::: Dataset

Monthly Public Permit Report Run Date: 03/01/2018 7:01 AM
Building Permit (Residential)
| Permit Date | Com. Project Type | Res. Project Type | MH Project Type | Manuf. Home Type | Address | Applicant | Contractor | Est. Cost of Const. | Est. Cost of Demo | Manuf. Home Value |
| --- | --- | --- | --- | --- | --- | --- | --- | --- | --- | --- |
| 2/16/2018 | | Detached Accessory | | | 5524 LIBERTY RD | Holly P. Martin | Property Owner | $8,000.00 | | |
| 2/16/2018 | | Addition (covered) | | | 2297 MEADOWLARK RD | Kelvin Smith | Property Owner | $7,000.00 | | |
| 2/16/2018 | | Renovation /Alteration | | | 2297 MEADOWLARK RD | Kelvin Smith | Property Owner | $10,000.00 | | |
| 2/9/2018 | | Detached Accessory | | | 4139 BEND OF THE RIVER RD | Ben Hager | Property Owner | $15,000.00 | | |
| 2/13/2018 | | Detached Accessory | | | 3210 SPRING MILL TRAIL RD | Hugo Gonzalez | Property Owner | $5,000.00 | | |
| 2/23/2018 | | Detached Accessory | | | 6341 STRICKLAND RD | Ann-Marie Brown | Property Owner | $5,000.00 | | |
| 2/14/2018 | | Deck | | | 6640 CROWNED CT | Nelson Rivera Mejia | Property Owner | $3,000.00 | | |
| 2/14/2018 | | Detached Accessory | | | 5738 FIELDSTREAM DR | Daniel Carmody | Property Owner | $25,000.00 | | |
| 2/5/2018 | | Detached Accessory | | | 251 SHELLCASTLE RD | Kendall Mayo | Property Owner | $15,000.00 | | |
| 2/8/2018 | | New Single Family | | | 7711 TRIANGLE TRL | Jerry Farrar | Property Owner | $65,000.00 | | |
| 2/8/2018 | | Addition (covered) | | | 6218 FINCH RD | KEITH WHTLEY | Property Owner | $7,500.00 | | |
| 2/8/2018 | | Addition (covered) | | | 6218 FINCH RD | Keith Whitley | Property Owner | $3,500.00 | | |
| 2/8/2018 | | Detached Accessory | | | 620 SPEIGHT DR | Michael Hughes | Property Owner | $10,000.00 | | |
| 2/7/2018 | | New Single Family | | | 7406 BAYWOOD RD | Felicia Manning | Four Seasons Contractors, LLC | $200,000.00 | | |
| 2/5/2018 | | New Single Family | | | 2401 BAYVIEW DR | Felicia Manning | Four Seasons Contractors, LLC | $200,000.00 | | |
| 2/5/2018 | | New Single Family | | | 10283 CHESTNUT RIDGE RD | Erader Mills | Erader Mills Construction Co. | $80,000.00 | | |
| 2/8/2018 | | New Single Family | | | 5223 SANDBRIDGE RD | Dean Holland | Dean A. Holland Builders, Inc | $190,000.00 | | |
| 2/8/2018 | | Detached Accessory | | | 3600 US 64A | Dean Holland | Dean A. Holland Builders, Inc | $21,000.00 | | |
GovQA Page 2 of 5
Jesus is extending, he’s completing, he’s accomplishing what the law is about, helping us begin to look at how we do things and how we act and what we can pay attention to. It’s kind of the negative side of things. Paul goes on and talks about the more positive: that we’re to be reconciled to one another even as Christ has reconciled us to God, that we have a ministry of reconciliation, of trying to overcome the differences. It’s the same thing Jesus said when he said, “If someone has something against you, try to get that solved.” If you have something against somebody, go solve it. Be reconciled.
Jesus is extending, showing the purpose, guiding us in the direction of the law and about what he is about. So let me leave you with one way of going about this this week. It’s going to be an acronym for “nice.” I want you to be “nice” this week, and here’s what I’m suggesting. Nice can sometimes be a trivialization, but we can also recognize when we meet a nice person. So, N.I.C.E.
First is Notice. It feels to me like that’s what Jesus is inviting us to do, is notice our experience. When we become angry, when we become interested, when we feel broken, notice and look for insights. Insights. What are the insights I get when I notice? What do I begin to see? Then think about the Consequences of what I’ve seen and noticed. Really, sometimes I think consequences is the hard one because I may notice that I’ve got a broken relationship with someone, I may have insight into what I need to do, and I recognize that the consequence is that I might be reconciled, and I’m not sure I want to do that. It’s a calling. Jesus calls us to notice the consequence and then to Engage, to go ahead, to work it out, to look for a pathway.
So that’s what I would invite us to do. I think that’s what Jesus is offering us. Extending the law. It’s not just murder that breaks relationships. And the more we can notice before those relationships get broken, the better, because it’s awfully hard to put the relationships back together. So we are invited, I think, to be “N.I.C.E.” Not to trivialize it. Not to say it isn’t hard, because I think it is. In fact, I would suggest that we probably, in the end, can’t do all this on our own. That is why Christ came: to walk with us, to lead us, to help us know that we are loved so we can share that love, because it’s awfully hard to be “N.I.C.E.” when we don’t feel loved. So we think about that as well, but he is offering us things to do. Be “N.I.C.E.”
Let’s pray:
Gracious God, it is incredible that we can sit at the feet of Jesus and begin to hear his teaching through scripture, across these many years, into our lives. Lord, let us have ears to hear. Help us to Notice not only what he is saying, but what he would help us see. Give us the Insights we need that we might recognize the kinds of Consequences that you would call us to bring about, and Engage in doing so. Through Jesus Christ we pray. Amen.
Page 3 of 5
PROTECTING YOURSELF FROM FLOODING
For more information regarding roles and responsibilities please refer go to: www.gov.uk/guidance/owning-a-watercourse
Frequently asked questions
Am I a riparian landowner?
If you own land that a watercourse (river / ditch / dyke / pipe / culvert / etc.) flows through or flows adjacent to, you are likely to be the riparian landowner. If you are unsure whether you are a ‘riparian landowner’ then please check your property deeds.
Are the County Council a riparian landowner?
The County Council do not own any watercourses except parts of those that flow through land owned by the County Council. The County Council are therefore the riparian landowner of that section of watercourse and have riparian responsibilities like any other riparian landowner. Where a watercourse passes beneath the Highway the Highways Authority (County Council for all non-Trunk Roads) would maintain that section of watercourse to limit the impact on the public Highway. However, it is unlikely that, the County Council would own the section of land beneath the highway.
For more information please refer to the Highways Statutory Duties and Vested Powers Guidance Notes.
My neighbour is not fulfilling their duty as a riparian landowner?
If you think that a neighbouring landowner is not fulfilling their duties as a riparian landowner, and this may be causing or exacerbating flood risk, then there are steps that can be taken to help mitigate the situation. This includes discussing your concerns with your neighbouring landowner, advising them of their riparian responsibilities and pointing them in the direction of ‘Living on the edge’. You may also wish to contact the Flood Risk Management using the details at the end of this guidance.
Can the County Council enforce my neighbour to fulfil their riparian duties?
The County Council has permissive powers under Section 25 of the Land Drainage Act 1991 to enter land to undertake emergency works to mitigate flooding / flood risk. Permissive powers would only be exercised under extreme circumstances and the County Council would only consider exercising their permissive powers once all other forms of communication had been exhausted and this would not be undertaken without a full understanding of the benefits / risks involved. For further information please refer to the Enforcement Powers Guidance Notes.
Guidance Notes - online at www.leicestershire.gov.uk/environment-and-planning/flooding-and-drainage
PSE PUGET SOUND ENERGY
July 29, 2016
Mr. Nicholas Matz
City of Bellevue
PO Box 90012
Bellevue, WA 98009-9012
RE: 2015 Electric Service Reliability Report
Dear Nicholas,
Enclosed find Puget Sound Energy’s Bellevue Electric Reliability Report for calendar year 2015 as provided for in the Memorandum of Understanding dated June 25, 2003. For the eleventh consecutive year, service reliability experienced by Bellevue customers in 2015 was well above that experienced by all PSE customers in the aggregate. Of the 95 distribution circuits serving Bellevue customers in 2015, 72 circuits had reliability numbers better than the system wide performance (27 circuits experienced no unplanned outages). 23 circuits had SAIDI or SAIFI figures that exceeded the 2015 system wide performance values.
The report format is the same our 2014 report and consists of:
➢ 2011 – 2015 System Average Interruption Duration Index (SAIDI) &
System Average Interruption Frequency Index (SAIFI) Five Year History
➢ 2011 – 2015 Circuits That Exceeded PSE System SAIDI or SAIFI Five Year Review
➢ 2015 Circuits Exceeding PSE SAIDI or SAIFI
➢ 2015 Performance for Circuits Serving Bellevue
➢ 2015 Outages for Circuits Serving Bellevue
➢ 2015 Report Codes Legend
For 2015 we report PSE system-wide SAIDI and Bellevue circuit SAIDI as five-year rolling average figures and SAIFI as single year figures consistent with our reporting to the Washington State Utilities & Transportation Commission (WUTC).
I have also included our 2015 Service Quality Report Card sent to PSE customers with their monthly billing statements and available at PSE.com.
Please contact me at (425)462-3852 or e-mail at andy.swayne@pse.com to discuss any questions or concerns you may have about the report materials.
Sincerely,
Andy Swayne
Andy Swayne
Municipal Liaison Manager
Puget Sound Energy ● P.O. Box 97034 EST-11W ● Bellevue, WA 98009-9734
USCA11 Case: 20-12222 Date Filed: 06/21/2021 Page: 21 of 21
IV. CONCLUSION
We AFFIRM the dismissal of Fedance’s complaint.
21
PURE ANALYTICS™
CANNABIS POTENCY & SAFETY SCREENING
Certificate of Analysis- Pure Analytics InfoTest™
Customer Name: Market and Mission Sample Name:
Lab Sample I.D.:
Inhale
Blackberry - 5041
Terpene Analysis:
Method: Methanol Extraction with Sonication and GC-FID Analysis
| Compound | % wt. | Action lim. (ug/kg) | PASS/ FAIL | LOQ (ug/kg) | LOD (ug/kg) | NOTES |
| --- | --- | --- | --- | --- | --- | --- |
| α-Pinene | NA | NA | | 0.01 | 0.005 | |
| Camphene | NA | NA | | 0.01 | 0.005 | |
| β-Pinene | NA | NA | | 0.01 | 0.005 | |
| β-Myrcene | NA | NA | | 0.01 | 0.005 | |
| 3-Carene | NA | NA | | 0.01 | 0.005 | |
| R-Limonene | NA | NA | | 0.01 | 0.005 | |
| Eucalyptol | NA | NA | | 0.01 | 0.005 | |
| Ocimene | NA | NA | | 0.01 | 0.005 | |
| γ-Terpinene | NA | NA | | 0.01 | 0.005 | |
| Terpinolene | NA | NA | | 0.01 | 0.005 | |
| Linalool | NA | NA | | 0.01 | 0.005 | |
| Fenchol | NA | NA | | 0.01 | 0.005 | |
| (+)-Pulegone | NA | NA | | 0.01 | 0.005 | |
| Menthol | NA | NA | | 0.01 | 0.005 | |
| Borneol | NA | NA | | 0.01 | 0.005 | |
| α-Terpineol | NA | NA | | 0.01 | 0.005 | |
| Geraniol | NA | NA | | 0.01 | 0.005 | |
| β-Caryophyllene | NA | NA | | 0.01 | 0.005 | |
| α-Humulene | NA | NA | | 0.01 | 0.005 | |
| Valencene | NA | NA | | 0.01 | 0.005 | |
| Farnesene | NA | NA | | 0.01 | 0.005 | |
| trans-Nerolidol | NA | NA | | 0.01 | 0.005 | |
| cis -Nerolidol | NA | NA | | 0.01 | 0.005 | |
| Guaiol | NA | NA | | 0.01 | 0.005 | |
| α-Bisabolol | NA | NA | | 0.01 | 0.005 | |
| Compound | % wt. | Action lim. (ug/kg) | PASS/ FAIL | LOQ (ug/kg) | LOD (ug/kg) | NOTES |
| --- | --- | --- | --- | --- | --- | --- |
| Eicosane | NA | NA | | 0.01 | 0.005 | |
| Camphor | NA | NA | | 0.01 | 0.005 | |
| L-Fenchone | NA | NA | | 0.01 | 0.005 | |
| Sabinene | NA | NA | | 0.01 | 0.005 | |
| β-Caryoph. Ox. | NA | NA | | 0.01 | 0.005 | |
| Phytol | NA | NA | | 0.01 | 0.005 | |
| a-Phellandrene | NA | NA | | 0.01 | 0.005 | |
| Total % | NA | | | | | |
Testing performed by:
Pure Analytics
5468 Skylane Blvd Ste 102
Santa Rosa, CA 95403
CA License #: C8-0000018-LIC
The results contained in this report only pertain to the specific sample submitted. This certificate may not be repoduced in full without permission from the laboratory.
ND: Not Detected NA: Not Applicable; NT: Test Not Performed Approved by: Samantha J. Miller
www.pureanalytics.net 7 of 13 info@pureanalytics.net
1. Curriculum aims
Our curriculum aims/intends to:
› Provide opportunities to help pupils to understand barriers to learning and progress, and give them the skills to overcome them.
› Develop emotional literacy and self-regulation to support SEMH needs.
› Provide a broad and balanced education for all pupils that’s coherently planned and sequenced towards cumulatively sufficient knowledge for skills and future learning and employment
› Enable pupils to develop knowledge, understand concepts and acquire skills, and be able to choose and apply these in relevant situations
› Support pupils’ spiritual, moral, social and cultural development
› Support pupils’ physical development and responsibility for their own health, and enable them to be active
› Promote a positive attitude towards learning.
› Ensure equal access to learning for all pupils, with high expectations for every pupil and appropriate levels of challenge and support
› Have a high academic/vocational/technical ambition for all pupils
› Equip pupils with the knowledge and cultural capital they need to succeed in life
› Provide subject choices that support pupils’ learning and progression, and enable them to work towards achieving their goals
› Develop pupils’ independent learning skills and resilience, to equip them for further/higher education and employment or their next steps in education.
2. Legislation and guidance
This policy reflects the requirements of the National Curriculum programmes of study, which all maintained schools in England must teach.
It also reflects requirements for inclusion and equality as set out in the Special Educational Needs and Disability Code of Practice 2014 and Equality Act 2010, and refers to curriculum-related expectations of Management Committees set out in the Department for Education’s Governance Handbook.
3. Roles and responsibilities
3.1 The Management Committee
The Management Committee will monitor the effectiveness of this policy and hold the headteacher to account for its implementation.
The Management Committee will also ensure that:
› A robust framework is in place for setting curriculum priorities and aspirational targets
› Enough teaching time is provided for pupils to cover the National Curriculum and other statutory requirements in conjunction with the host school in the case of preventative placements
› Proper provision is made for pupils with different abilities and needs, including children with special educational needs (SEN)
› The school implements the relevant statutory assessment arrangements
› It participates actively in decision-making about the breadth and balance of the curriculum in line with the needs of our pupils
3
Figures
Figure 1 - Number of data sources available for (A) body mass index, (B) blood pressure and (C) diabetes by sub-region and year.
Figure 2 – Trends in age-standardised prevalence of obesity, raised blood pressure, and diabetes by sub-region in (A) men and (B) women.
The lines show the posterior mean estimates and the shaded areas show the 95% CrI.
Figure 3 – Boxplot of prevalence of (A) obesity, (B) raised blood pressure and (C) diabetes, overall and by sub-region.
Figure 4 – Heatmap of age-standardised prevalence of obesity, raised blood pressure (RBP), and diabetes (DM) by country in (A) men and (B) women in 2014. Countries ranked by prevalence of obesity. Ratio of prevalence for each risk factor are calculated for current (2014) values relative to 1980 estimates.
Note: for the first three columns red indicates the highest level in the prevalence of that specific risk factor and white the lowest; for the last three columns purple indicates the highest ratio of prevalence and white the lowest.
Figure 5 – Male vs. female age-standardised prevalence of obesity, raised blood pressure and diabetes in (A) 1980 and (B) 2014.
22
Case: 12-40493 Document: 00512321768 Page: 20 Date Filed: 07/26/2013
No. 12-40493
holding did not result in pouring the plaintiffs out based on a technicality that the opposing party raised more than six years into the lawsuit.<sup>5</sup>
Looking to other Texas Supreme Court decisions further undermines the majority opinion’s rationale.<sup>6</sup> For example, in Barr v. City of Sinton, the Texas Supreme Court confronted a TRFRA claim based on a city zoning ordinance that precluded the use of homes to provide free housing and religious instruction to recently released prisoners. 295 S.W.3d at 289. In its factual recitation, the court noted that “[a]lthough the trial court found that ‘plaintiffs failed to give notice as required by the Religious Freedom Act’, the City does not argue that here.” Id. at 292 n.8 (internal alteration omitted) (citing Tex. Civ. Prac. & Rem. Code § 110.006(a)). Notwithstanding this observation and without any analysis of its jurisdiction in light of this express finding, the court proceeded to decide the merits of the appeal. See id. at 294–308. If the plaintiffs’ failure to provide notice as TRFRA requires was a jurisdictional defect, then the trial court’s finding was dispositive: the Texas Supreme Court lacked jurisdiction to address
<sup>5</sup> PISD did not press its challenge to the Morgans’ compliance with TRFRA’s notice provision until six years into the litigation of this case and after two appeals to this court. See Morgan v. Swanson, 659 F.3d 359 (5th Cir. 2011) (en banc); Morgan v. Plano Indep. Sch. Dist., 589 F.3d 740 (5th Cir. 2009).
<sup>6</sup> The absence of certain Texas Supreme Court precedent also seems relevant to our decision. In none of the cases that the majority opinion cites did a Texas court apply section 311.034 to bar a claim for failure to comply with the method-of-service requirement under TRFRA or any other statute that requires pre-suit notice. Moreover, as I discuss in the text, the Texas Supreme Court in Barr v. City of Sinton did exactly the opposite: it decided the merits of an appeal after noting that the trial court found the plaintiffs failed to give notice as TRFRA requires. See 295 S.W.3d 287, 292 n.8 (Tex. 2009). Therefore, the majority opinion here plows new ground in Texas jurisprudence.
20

::::::

* **Try it**:
In the entries above, please find the line with "Owner | $65,000.00 | | |" and the line with "2401 BAYVIEW DR", then write out exactly those two lines and every line between them, and nothing more.

* **Answer to the problem**:
| 2/8/2018 | | New Single Family | | | 7711 TRIANGLE TRL | Jerry Farrar | Property Owner | $65,000.00 | | |
| 2/8/2018 | | Addition (covered) | | | 6218 FINCH RD | KEITH WHTLEY | Property Owner | $7,500.00 | | |
| 2/8/2018 | | Addition (covered) | | | 6218 FINCH RD | Keith Whitley | Property Owner | $3,500.00 | | |
| 2/8/2018 | | Detached Accessory | | | 620 SPEIGHT DR | Michael Hughes | Property Owner | $10,000.00 | | |
| 2/7/2018 | | New Single Family | | | 7406 BAYWOOD RD | Felicia Manning | Four Seasons Contractors, LLC | $200,000.00 | | |
| 2/5/2018 | | New Single Family | | | 2401 BAYVIEW DR | Felicia Manning | Four Seasons Contractors, LLC | $200,000.00 | | |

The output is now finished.